While filming “Emancipation,” Will Smith routinely drew inspiration from the words “sacred motivation” that were written on the front page of a script. But the Oscar winner heavily leaned on the phrase even more in recent months, as he tried to overcome the backlash to his Oscars slap and banishment from the ceremony.
“It’s like when you can locate and center yourself in your divine purpose, you can withstand anything and everything,” Smith said of the phrase that greeted him when he took on the lead role in Antoine Fuqua’s “Emancipation,” which is currently in theaters and will be available to stream Friday on Apple TV+. “Sacred motivation” became like a theme for him and his castmates, Smith said.
The film, completed months before Smith strode onto the Oscars stage and slapped presenter Chris Rock for a joke about Smith’s wife, Jada Pinkett-Smith, was a grueling shoot. Inspired by an iconic 1863 photo of the scarred back of “Whipped Peter,” Smith portrays the character Peter — a man who attempts to escape slavery while he uses his wits to dodge slave hunters and brave alligator-infested Louisiana swamps in his quest for freedom.
The photos of “Whipped Peter” were taken during a Union Army medical examination that first appeared in Harper’s Weekly. An image known as “The Scourged Back” showed countless mutilated whip marks on Peter’s bare back that were delivered by his enslavers. The photo contributed to the growing opposition to slavery.Smith said his character taught him a lesson in overcoming adversity after he faced condemnation, memes and a 10-year Oscars attendance ban. The “slap” seemingly overshadowed his own biggest career milestone, which came later in the night: winning his first-ever Academy Award, best actor for “King Richard.”
The backlash rocked Smith, but Peter ultimately helped steer him back on track too.
“Peter has absolutely helped me through these last few months, just reestablishing within myself in what my purpose is in this world,” Smith said in a recent interview, one of his first since the Oscars. He has repeatedly apologized for his behavior after accepting his ban.
Normally, “Emancipation” might earn Smith some serious Oscars buzz. He’s still eligible for nominations and awards, but can’t personally accept them. Given backlash to “The Slap,” Smith mainly hopes that audiences will still watch Fuqua’s film.
“This movie was so grueling. Literally across the board, everybody had to devote a hefty amount of suffering to what you see on that screen,” Smith said. “So my greatest wish, and I guess I can talk about my greatest fear, is that my team would be penalized for my actions. I’m out with this film that I love and strictly want my people to get their flowers.”
Fuqua knows Smith made a mistake, but he hopes audiences can move past it. The director believes the story about Peter’s search for freedom, fighting to get back to his family and being a catalyst in highlighting the horrific side of slavery in “Emancipation” is much bigger than “The Slap.”

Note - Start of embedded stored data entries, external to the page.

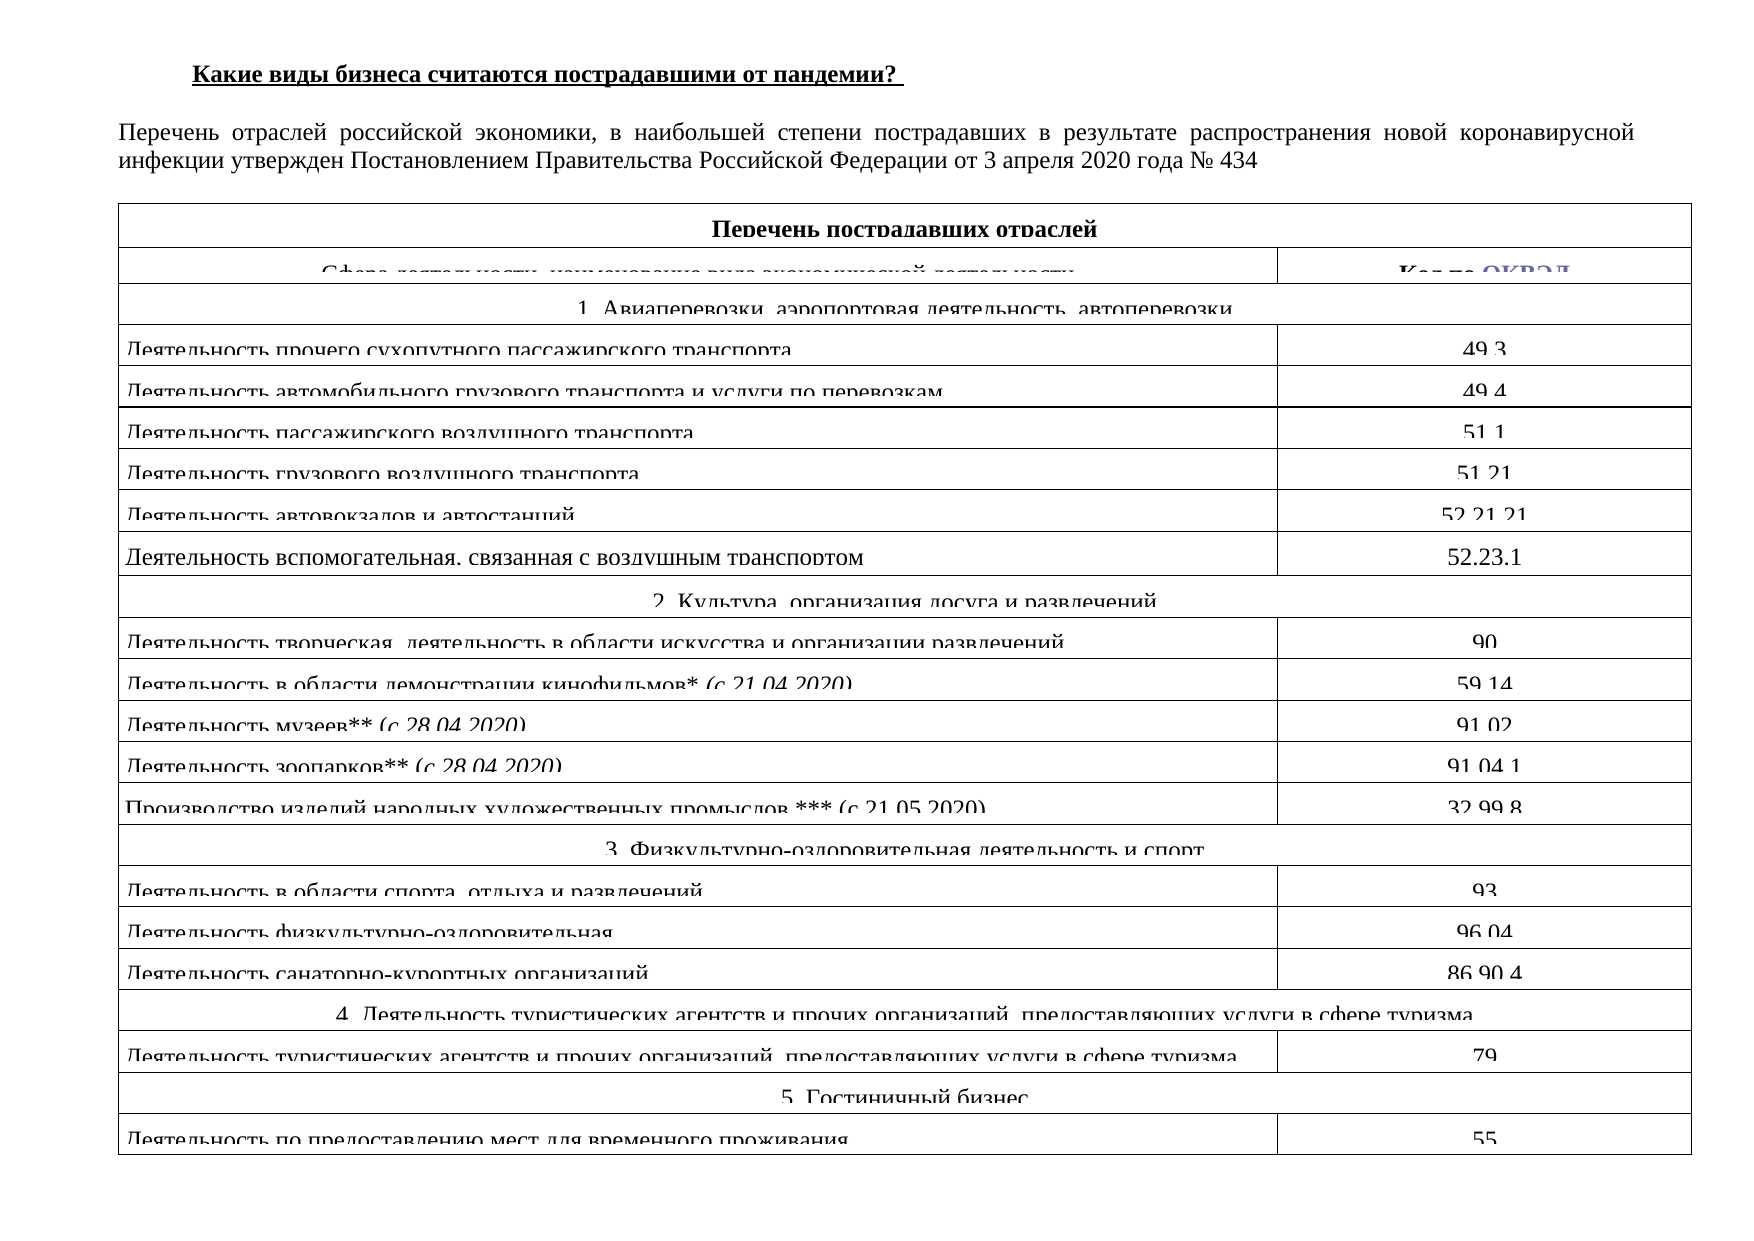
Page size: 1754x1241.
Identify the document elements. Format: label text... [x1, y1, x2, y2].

table_cell Деятельность туристических агентств и прочих организаций, предоставляющих услуги в сфере туризма [119, 1031, 1277, 1072]
table_cell 93 [1278, 866, 1691, 906]
table_cell 51.1 [1278, 408, 1691, 448]
table_cell 49.3 [1278, 325, 1691, 365]
table_cell Код по ОКВЭД [1278, 248, 1691, 282]
table_cell 2. Культура, организация досуга и развлечений [119, 576, 1691, 617]
table_cell 1. Авиаперевозки, аэропортовая деятельность, автоперевозки [119, 284, 1691, 324]
table_cell 52.23.1 [1278, 532, 1691, 575]
table_cell 52.21.21 [1278, 490, 1691, 531]
table_cell 49.4 [1278, 366, 1691, 406]
table_cell 59.14 [1278, 659, 1691, 699]
table_cell Деятельность автомобильного грузового транспорта и услуги по перевозкам [119, 366, 1277, 406]
table_cell 4. Деятельность туристических агентств и прочих организаций, предоставляющих услуги в сфере туризма [119, 990, 1691, 1030]
table_cell 79 [1278, 1031, 1691, 1072]
table_cell 5. Гостиничный бизнес [119, 1073, 1691, 1113]
table_cell Деятельность зоопарков** (с 28.04.2020) [119, 742, 1277, 782]
text Какие виды бизнеса считаются пострадавшими от пандемии? [118, 59, 1636, 88]
table_cell 91.02 [1278, 701, 1691, 741]
table_cell 86.90.4 [1278, 949, 1691, 989]
table_cell Деятельность вспомогательная, связанная с воздушным транспортом [119, 532, 1277, 575]
table_cell 32.99.8 [1278, 783, 1691, 823]
table_cell Деятельность прочего сухопутного пассажирского транспорта [119, 325, 1277, 365]
table_cell Деятельность по предоставлению мест для временного проживания [119, 1114, 1277, 1154]
table_cell Деятельность грузового воздушного транспорта [119, 449, 1277, 489]
table_cell Деятельность музеев** (с 28.04.2020) [119, 701, 1277, 741]
table_cell Деятельность в области спорта, отдыха и развлечений [119, 866, 1277, 906]
table_cell Деятельность творческая, деятельность в области искусства и организации развлечений [119, 618, 1277, 658]
table_cell Деятельность в области демонстрации кинофильмов* (с 21.04.2020) [119, 659, 1277, 699]
table_cell Сфера деятельности, наименование вида экономической деятельности [119, 248, 1277, 282]
table_cell 51.21 [1278, 449, 1691, 489]
table_cell Производство изделий народных художественных промыслов *** (c 21.05.2020) [119, 783, 1277, 823]
table_cell Деятельность санаторно-курортных организаций [119, 949, 1277, 989]
table_cell Деятельность физкультурно-оздоровительная [119, 907, 1277, 948]
table_cell 55 [1278, 1114, 1691, 1154]
table_cell 3. Физкультурно-оздоровительная деятельность и спорт [119, 825, 1691, 865]
table_cell Деятельность пассажирского воздушного транспорта [119, 408, 1277, 448]
table_header Перечень пострадавших отраслей [119, 204, 1691, 247]
table_cell 90 [1278, 618, 1691, 658]
table_cell 96.04 [1278, 907, 1691, 948]
table_cell 91.04.1 [1278, 742, 1691, 782]
text Перечень отраслей российской экономики, в наибольшей степени пострадавших в результате распространения новой коронавирусной инфекции утвержден Постановлением Правительства Российской Федерации от 3 апреля 2020 года № 434 [118, 117, 1636, 174]
table_cell Деятельность автовокзалов и автостанций [119, 490, 1277, 531]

“Peter’s story is so inspiring, especially as a Black man. We go through a lot of things daily, just being Black,” said Fuqua, known for directing “Training Day,” “Equalizer” films and “The Magnificent Seven.” He said his new film tackles how certain elements of racism in America that still occur today.

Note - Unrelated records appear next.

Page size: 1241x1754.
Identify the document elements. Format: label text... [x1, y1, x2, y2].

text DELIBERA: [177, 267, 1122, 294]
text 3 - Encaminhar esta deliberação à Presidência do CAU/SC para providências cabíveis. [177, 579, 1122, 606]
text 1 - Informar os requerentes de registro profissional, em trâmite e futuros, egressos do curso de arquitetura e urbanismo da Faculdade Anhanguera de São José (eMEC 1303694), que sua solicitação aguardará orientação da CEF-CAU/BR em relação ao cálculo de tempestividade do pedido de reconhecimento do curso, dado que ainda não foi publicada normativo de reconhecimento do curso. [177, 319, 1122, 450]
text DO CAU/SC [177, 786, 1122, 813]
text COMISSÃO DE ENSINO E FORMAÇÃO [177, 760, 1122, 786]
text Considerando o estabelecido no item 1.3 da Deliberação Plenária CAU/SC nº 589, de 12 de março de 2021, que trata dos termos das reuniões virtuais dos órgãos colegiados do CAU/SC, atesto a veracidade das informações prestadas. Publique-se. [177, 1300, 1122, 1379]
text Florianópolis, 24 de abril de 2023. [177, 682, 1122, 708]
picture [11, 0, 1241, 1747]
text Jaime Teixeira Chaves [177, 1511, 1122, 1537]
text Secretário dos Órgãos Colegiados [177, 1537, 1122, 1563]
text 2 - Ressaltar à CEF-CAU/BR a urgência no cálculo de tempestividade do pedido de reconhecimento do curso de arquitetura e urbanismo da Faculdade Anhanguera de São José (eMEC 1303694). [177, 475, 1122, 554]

“For me, it’s a mistake,” Fuqua said of Smith striking Rock on live television. “Hopefully everybody can get back on track and God bless everyone. But we’re talking about 400 years of brutality.”
Bingwa, who plays Peter’s wife Dodienne, credits Smith’s ability to endure the adversity while pushing forward through it.
“It’s in line with the film. I imagine it’s been a tough period,” said Bingwa, who hopes audiences can learn more about Peter’s determination to return home after making a promise. “I don’t want to speak on Will’s behalf, but he’s been an inspiration to so many for so long. I love seeing him with his head held high. Everyone can learn from his experience. I just love the way you took it on the chin, you’re wearing it and walking forward. We’re all human.”
While promoting the film, Smith held private screenings for several influential figures including Rihanna, Tyler Perry, Dave Chappelle, LeBron James and his Los Angeles Lakers teammates along with students at Morehouse College. He garnered a great amount of support from those individuals, giving him somewhat a sigh of relief.
Each time Smith harkened back to Peter’s story, the more he became empowered to share his character’s journey.
“I feel very comfortable in this current situation with this project, with these people,” he said. “I feel cleansed. I feel purified and transformed in many ways. And as one of the lessons from Peter is, ‘Suffering leads to salvation.’ So I am comfortable taking my medicine.”